Rachel Weisz, Anthony Hopkins and Jude Law head an international cast in a new drama with interconnecting characters form the writer of The Queen. NY1's Neil Rosen filed the following movie review.
Anthony Hopkins, Rachel Weisz and Jude Law head an international cast in a new film from the director of The Constant Gardener. It's called 360.
This is the second film in the last few weeks to come along that's inspired by Arthur Schnitzler's play "La Ronde."
It's a series of separate yet interconnecting stores, all of which are interesting.
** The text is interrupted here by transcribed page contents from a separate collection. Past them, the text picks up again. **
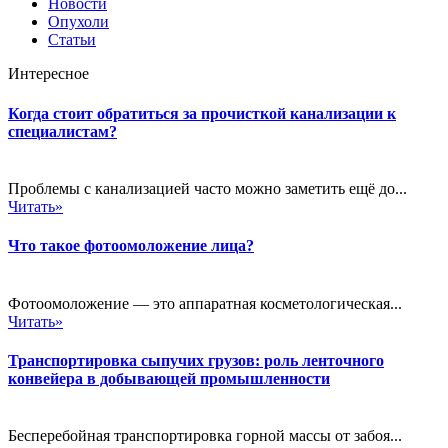
Новости
Опухоли
Статьи
Интересное
Когда стоит обратиться за прочисткой канализации к
специалистам?
Проблемы с канализацией часто можно заметить ещё до...
Читать»
Что такое фотоомоложение лица?
Фотоомоложение — это аппаратная косметологическая...
Читать»
Транспортировка сыпучих грузов: роль ленточного
конвейера в добывающей промышленности
Бесперебойная транспортировка горной массы от забоя...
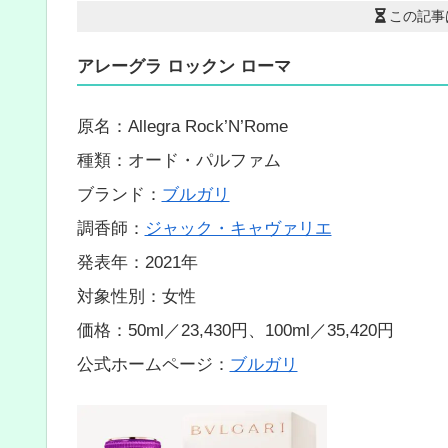
この記事
アレーグラ ロックン ローマ
原名：Allegra Rock’N’Rome
種類：オード・パルファム
ブランド：
ブルガリ
調香師：
ジャック・キャヴァリエ
発表年：2021年
対象性別：女性
価格：50ml／23,430円、100ml／35,420円
公式ホームページ：
ブルガリ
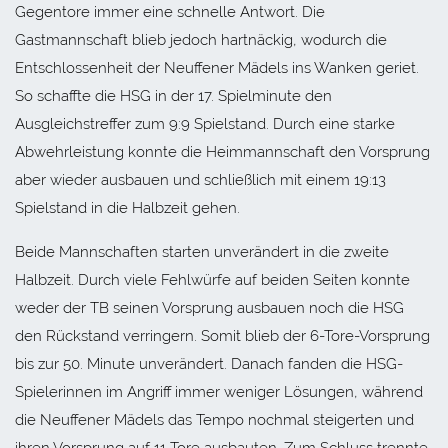
Gegentore immer eine schnelle Antwort. Die
Gastmannschaft blieb jedoch hartnäckig, wodurch die
Entschlossenheit der Neuffener Mädels ins Wanken geriet.
So schaffte die HSG in der 17. Spielminute den
Ausgleichstreffer zum 9:9 Spielstand. Durch eine starke
Abwehrleistung konnte die Heimmannschaft den Vorsprung
aber wieder ausbauen und schließlich mit einem 19:13
Spielstand in die Halbzeit gehen.
Beide Mannschaften starten unverändert in die zweite
Halbzeit. Durch viele Fehlwürfe auf beiden Seiten konnte
weder der TB seinen Vorsprung ausbauen noch die HSG
den Rückstand verringern. Somit blieb der 6-Tore-Vorsprung
bis zur 50. Minute unverändert. Danach fanden die HSG-
Spielerinnen im Angriff immer weniger Lösungen, während
die Neuffener Mädels das Tempo nochmal steigerten und
ihren Vorsprung auf 11 Tore ausbauten. Zum Schluss trennte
Jude Law plays a married man who hires a prostitute while he's in Vienna on business. He then becomes the victim of a blackmailer.
Rachel Weisz plays his wife and she's having a steamy affair of her own back at home.
Anthony Hopkins plays a tortured man who's searching for his grown-up daughter, who is either missing or dead. While stranded in a Denver airport, he becomes a fatherly figure to a young woman who was recently cheated on by her boyfriend.
While grounded, she becomes friendly with a sex offender, played by Ben Foster, who was just released from prison. Not knowing anything about Foster's character's past, the scenes between them are engrossing and filled with tension.
There are other stories that grab a hold of you here too, including one about a disgruntled limo driver/bodyguard who is trying to take hold of his life.
As I mentioned, at least one or more of the characters are in some way connected to each other. To tell you exactly how would ruin some of this. Part of the strength of this film is in finding out exactly how and those revelations heighten the suspense.
Director Fernando Meirelles and screenwriter Peter Morgan, who also wrote Frost/Nixon and The Queen, have constructed a fascinating film that grabs you from the beginning and never lets go.
Each brief scene is a separate gem to behold and the actors add just the right amount of subtlety to their performances to make the entire thing work. In many ways, it's an actors showcase and they all make the most of it.
Finally, there's a good grown-up film offering up food for thought that I can wholeheartedly recommend amongst a summer of comic book kiddie fare.
On our NY1 Big Apple Rating Scale, out of a possible four, I'm giving 360 three-and-a-half apples.